:: Task brief ::
Each entry below should be reproduced character for character.

= = = = = = =

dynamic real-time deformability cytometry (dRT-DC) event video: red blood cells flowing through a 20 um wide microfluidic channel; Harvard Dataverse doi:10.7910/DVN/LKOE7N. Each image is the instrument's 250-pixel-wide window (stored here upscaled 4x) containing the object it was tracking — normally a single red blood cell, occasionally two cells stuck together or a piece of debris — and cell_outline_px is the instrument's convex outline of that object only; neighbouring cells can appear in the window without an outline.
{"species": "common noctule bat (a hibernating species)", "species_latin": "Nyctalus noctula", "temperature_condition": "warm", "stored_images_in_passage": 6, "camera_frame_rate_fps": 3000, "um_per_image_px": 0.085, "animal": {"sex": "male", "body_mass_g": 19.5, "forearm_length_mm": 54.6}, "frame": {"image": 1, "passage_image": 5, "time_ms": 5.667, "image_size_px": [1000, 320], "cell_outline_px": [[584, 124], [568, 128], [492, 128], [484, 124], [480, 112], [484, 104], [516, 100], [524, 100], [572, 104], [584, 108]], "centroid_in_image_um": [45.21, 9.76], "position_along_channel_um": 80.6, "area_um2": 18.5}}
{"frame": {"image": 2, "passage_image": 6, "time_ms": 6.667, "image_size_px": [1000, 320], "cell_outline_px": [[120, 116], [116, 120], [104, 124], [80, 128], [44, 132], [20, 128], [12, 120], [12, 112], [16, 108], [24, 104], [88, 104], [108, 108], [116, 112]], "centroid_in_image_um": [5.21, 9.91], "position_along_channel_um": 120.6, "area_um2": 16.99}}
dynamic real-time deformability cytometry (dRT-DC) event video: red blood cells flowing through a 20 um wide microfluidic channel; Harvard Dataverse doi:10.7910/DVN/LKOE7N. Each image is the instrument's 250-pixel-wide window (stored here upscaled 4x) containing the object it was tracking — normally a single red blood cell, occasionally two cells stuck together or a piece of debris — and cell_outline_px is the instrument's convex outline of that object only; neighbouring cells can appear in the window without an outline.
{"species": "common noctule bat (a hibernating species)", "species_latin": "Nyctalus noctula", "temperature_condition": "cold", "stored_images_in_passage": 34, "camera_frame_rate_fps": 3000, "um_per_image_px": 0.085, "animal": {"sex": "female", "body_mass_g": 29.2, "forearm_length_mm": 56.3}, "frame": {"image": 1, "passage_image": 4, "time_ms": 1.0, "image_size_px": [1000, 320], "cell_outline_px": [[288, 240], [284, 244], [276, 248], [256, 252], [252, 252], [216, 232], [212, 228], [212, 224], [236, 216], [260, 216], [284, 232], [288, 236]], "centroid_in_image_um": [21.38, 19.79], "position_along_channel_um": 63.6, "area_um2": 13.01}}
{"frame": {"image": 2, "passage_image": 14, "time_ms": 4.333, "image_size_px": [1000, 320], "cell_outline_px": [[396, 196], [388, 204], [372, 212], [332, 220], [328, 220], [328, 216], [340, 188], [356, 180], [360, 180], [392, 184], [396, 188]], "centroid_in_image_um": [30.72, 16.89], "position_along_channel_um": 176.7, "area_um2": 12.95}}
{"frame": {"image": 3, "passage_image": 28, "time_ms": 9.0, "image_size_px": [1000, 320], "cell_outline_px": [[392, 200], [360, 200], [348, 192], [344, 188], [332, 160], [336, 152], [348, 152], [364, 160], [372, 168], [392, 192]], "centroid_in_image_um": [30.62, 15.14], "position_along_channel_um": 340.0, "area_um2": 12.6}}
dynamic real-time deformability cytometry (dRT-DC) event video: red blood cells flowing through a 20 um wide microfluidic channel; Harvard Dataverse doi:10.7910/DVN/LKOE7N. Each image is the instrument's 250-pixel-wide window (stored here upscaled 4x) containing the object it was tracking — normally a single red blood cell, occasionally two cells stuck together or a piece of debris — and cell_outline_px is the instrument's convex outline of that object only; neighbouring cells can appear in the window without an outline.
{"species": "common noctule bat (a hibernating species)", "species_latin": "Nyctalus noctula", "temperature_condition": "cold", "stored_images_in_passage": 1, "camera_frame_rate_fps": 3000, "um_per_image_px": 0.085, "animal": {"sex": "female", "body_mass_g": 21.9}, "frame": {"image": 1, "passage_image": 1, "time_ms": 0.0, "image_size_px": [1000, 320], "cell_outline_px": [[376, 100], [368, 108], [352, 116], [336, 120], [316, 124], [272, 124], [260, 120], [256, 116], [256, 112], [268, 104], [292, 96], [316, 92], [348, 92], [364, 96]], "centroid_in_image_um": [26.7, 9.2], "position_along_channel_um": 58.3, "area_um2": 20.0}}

= = = = = = =

:: Task response ::
dynamic real-time deformability cytometry (dRT-DC) event video: red blood cells flowing through a 20 um wide microfluidic channel; Harvard Dataverse doi:10.7910/DVN/LKOE7N. Each image is the instrument's 250-pixel-wide window (stored here upscaled 4x) containing the object it was tracking — normally a single red blood cell, occasionally two cells stuck together or a piece of debris — and cell_outline_px is the instrument's convex outline of that object only; neighbouring cells can appear in the window without an outline.
{"species": "common noctule bat (a hibernating species)", "species_latin": "Nyctalus noctula", "temperature_condition": "warm", "stored_images_in_passage": 6, "camera_frame_rate_fps": 3000, "um_per_image_px": 0.085, "animal": {"sex": "male", "body_mass_g": 19.5, "forearm_length_mm": 54.6}, "frame": {"image": 1, "passage_image": 5, "time_ms": 5.667, "image_size_px": [1000, 320], "cell_outline_px": [[584, 124], [568, 128], [492, 128], [484, 124], [480, 112], [484, 104], [516, 100], [524, 100], [572, 104], [584, 108]], "centroid_in_image_um": [45.21, 9.76], "position_along_channel_um": 80.6, "area_um2": 18.5}}
{"frame": {"image": 2, "passage_image": 6, "time_ms": 6.667, "image_size_px": [1000, 320], "cell_outline_px": [[120, 116], [116, 120], [104, 124], [80, 128], [44, 132], [20, 128], [12, 120], [12, 112], [16, 108], [24, 104], [88, 104], [108, 108], [116, 112]], "centroid_in_image_um": [5.21, 9.91], "position_along_channel_um": 120.6, "area_um2": 16.99}}
dynamic real-time deformability cytometry (dRT-DC) event video: red blood cells flowing through a 20 um wide microfluidic channel; Harvard Dataverse doi:10.7910/DVN/LKOE7N. Each image is the instrument's 250-pixel-wide window (stored here upscaled 4x) containing the object it was tracking — normally a single red blood cell, occasionally two cells stuck together or a piece of debris — and cell_outline_px is the instrument's convex outline of that object only; neighbouring cells can appear in the window without an outline.
{"species": "common noctule bat (a hibernating species)", "species_latin": "Nyctalus noctula", "temperature_condition": "cold", "stored_images_in_passage": 34, "camera_frame_rate_fps": 3000, "um_per_image_px": 0.085, "animal": {"sex": "female", "body_mass_g": 29.2, "forearm_length_mm": 56.3}, "frame": {"image": 1, "passage_image": 4, "time_ms": 1.0, "image_size_px": [1000, 320], "cell_outline_px": [[288, 240], [284, 244], [276, 248], [256, 252], [252, 252], [216, 232], [212, 228], [212, 224], [236, 216], [260, 216], [284, 232], [288, 236]], "centroid_in_image_um": [21.38, 19.79], "position_along_channel_um": 63.6, "area_um2": 13.01}}
{"frame": {"image": 2, "passage_image": 14, "time_ms": 4.333, "image_size_px": [1000, 320], "cell_outline_px": [[396, 196], [388, 204], [372, 212], [332, 220], [328, 220], [328, 216], [340, 188], [356, 180], [360, 180], [392, 184], [396, 188]], "centroid_in_image_um": [30.72, 16.89], "position_along_channel_um": 176.7, "area_um2": 12.95}}
{"frame": {"image": 3, "passage_image": 28, "time_ms": 9.0, "image_size_px": [1000, 320], "cell_outline_px": [[392, 200], [360, 200], [348, 192], [344, 188], [332, 160], [336, 152], [348, 152], [364, 160], [372, 168], [392, 192]], "centroid_in_image_um": [30.62, 15.14], "position_along_channel_um": 340.0, "area_um2": 12.6}}
dynamic real-time deformability cytometry (dRT-DC) event video: red blood cells flowing through a 20 um wide microfluidic channel; Harvard Dataverse doi:10.7910/DVN/LKOE7N. Each image is the instrument's 250-pixel-wide window (stored here upscaled 4x) containing the object it was tracking — normally a single red blood cell, occasionally two cells stuck together or a piece of debris — and cell_outline_px is the instrument's convex outline of that object only; neighbouring cells can appear in the window without an outline.
{"species": "common noctule bat (a hibernating species)", "species_latin": "Nyctalus noctula", "temperature_condition": "cold", "stored_images_in_passage": 1, "camera_frame_rate_fps": 3000, "um_per_image_px": 0.085, "animal": {"sex": "female", "body_mass_g": 21.9}, "frame": {"image": 1, "passage_image": 1, "time_ms": 0.0, "image_size_px": [1000, 320], "cell_outline_px": [[376, 100], [368, 108], [352, 116], [336, 120], [316, 124], [272, 124], [260, 120], [256, 116], [256, 112], [268, 104], [292, 96], [316, 92], [348, 92], [364, 96]], "centroid_in_image_um": [26.7, 9.2], "position_along_channel_um": 58.3, "area_um2": 20.0}}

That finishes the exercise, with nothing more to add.